Griffin took three consecutive sacks at one point — two at the end of the second quarter and one to open the third — and still showed difficulty in making decisive throws at times. (On one sack, by Vikings defensive end Brian Robinson in the third quarter, he held the ball for nearly five seconds before being brought down.)

It’ll be a work in progress for Griffin, which is to be expected, but his first foray in six weeks on Sunday wasn’t discouraging.

2. The Redskins’ defense isn’t so fearsome: A week after shutting down Tony Romo on “Monday Night Football” in Dallas, throwing blitz after blitz after blitz at a quarterback who has shown plenty of ability to beat them during his career, the Redskins’ defense wilted in the second half against a pedestrian Vikings offense.

Washington allowed Minnesota to gain only 146 yards in the first half, including 14 on the ground, but the Vikings were able to adjust. Rookie quarterback Teddy Bridgewater led Minnesota on scoring drives of 76 and 73 yards in the fourth quarter, and Bridgewater finished the game with 268 passing yards — the second-most he’s had in his five games as the Vikings’ starting quarterback.

· · ·

- _Required tasks_:
**a.** Answer these questions from the Redskins–Vikings game recap, each on its own line:
(i) Which Vikings player brought Griffin down on the third-quarter sack?
(ii) How many yards did Washington allow Minnesota in the first half?
(iii) How long were Bridgewater's two fourth-quarter scoring drives?
**b.** List every player named in the Redskins–Vikings game recap.
**c.** Write the next part of the Redskins–Vikings game recap, picking up after its final sentence.

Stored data
· · ·

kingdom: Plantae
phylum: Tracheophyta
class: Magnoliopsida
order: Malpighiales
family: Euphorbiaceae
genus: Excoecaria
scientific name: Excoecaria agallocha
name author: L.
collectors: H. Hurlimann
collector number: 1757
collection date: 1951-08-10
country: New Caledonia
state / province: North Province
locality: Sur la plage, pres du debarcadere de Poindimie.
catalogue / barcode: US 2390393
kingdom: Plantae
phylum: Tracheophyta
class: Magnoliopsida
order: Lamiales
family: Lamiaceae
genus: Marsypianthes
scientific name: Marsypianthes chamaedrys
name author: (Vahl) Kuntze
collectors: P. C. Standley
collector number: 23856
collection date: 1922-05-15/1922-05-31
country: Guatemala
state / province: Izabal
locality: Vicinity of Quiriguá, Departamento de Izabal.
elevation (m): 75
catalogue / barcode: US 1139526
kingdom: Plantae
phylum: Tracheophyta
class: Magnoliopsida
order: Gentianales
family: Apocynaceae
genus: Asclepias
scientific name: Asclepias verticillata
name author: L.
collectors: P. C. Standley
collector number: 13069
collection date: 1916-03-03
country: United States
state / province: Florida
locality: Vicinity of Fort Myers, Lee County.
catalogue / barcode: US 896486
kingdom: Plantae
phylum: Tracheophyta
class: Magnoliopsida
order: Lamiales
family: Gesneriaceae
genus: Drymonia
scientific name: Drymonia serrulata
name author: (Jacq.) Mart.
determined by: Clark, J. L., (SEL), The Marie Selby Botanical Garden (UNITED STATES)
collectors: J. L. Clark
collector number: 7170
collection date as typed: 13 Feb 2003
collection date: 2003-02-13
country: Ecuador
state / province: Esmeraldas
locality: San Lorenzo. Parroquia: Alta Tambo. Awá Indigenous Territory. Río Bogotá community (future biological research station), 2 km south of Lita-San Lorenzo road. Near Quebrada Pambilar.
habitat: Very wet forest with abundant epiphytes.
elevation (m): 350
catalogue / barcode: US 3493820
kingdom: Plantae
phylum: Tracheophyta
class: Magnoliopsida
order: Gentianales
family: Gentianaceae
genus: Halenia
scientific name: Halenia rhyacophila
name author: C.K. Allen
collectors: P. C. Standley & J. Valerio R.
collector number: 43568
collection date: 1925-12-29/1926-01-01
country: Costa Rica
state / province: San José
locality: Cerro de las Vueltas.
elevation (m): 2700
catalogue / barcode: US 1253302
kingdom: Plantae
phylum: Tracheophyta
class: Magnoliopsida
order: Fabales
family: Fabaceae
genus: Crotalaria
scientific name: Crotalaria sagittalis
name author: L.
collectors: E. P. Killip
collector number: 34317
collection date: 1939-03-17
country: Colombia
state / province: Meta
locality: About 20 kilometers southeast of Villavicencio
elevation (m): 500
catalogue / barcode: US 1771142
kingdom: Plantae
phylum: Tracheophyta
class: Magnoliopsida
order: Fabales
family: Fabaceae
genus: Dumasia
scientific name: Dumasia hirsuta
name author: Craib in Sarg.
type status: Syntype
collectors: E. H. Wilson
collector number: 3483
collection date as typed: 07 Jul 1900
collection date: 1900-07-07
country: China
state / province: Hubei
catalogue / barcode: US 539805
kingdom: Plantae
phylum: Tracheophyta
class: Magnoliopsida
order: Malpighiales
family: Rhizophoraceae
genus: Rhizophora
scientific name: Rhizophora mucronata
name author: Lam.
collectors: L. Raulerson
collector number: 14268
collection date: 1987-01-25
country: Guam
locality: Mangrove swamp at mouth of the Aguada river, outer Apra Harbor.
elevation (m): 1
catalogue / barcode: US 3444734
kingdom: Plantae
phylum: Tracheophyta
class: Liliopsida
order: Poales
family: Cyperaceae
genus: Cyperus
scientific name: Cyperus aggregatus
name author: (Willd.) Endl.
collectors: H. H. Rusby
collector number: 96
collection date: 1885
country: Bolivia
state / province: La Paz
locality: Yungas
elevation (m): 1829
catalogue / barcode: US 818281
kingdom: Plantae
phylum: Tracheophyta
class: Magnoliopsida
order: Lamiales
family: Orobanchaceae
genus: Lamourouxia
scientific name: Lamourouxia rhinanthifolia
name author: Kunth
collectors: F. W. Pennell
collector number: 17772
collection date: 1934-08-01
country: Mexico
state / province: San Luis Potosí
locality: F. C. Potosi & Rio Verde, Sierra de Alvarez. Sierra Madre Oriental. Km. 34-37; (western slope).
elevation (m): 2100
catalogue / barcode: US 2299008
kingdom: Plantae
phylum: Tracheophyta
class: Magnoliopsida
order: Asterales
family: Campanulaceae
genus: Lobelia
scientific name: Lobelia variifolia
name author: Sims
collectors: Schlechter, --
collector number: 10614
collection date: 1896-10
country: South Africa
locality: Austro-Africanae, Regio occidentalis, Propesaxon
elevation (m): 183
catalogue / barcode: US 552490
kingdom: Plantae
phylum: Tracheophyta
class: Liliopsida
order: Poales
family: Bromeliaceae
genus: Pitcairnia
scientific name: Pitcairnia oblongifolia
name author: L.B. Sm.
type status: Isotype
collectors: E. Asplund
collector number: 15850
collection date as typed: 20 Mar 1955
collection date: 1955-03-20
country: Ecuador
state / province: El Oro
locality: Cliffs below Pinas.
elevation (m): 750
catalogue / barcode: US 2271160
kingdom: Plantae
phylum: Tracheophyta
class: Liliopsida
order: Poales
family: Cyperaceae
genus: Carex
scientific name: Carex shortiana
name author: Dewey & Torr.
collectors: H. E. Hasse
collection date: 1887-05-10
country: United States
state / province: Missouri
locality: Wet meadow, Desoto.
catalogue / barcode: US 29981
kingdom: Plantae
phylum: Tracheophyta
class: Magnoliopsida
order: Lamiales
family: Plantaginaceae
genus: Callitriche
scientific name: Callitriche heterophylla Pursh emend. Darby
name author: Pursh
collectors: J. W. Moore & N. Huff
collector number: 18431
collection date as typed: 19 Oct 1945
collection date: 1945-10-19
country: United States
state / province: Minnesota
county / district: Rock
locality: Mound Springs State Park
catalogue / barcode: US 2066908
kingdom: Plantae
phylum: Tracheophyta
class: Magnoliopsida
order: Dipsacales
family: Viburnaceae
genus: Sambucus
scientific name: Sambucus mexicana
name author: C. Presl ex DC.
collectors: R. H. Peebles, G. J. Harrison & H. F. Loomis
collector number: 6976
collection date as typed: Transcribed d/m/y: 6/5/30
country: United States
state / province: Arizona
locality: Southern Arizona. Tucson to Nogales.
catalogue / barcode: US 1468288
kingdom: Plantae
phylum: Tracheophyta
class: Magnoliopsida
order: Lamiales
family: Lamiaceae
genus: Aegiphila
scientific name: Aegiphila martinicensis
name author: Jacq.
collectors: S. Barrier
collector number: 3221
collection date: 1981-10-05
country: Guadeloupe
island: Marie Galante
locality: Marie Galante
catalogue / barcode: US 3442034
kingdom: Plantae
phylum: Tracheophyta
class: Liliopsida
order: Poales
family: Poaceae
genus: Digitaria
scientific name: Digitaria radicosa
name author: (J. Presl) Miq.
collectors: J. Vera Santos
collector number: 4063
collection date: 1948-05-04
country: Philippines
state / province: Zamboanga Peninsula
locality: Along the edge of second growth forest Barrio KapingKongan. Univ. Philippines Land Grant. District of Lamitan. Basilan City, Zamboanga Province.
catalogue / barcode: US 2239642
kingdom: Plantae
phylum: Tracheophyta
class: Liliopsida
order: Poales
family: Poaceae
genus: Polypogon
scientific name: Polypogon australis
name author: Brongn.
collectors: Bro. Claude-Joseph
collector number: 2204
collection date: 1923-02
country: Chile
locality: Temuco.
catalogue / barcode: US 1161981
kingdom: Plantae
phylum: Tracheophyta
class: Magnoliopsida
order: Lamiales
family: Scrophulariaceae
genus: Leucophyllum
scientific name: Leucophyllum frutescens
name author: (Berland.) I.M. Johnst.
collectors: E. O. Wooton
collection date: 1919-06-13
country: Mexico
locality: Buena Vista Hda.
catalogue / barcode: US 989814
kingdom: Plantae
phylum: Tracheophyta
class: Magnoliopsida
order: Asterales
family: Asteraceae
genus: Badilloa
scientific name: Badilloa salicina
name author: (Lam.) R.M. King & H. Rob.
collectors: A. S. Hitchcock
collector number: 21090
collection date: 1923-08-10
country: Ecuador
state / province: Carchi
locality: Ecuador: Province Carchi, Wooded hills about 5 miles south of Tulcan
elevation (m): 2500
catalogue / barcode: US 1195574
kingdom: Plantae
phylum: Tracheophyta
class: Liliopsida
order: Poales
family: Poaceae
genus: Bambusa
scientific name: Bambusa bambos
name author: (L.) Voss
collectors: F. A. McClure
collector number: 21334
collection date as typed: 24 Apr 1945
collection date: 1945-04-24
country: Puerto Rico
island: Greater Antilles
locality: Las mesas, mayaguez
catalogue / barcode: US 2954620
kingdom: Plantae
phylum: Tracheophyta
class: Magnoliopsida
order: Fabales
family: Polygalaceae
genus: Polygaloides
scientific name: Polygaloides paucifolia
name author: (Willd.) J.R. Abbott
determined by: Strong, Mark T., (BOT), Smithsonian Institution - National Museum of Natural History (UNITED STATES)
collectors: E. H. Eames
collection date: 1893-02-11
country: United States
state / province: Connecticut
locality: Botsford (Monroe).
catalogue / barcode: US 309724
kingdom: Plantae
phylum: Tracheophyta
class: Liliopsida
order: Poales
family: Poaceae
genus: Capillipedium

· · ·

- _Answers per task_:
**a.**
(i) Defensive end Brian Robinson
(ii) 146 yards
(iii) 76 and 73 yards

**b.** Griffin, Brian Robinson, Tony Romo, Teddy Bridgewater

**c.**
Bridgewater started poorly, overthrowing Cordarelle Patterson on a play in the first quarter where the wide receiver also appeared to lose the ball in the sun, and then in the second quarter, where he missed Patterson far and Redskins cornerback David Amerson almost intercepted the pass. All told, he had 238 passing yards after the first quarter — and that’s a way for a defense to make a young player look like a star.

3. Pressure situations continue to be a problem: The Redskins have been consistently poor this season on third down, and while they converted six of their 13 attempts on Sunday, they were not able to finish drives in the red zone.

Kicker Kai Forbath made field goals of 36 and 26 yards against the Vikings after drives stalled at Minnesota’s 8- and 18-yard lines. The only red-zone situation in which the Redskins scored on Sunday came in the third quarter, when wide receiver DeSean Jackson caught a pass from Griffin that he extended 13 yards for a touchdown. Had either of those drives ending in field goals ended in a touchdown, the Redskins would not have had their two-game winning streak ended.